PASSAGE TO READ =
****************************************

Stephen Gostkowski was perfect Sunday against the Bills. (Elsa/Getty Images)

Special teams coach Joe Judge has faith that kicker Stephen Gostkowski is going to get back to his old self sooner rather than later.

Judge publicly backed the kicker this week, despite the fact that Gostkowski is having an uncharacteristically inconsistent season. After missing three field-goal attempts and no extra-point tries during the 2015 regular season, Gostkowski has missed three field-attempts and a pair of extra-points this year through eight games.

But count Judge as among those who believe that his perfect afternoon last Sunday (2-for-2 on field-goal tries — including an impressive 51-yarder — and 5-for-5 on extra points) is a sign that things are back on track for the veteran kicker.

“Man, we’re very excited for Steve,” said Judge. “I’ll tell you what; nobody works harder than Steve. Nobody prepares better than Steve. We have all the confidence in the world in Steve. He’s done it consistently for so long in this league. There is nobody I’d rather play with.

“He’s our guy.”

Gostkowski success rate this year (11-for-14) is good for most kickers, but for the four-time All-Pro, it’s a step down from his usual totals. After all, this is a guy who still ranks third all-time in league history with a success rate of 86.9 percent — he’s got a higher standard than most. That’s one of the reasons why some believe Gostkowski is capable of figuring things out, and whether his misses have been mental or physical.

****************************************

DATASET EXTRACT =

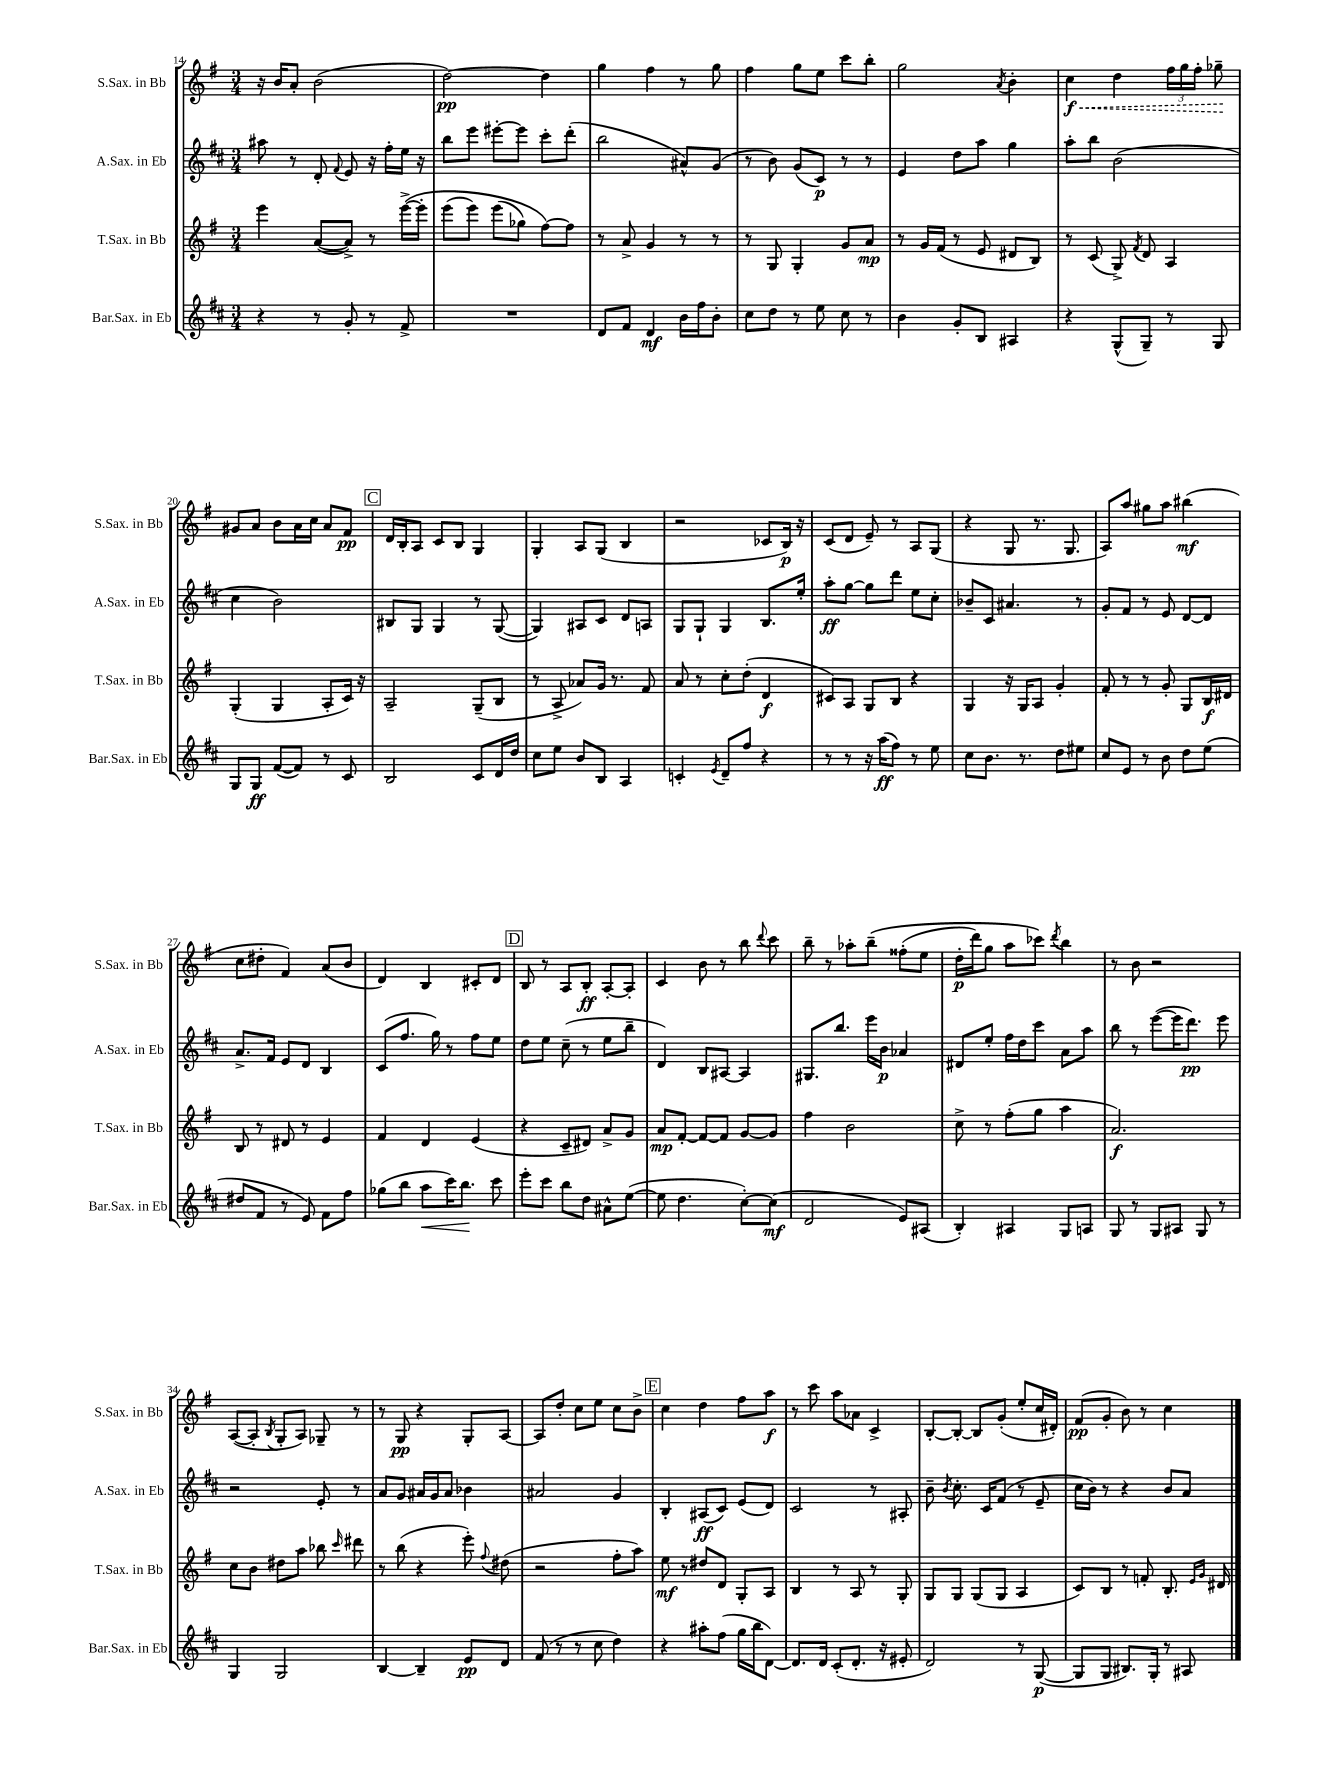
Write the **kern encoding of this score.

****************************************

AIM = According to the article about kicker Stephen Gostkowski, what is his all-time success rate, and where does it rank in league history?

FINISHED ANSWER = 86.9 percent, third all-time in league history.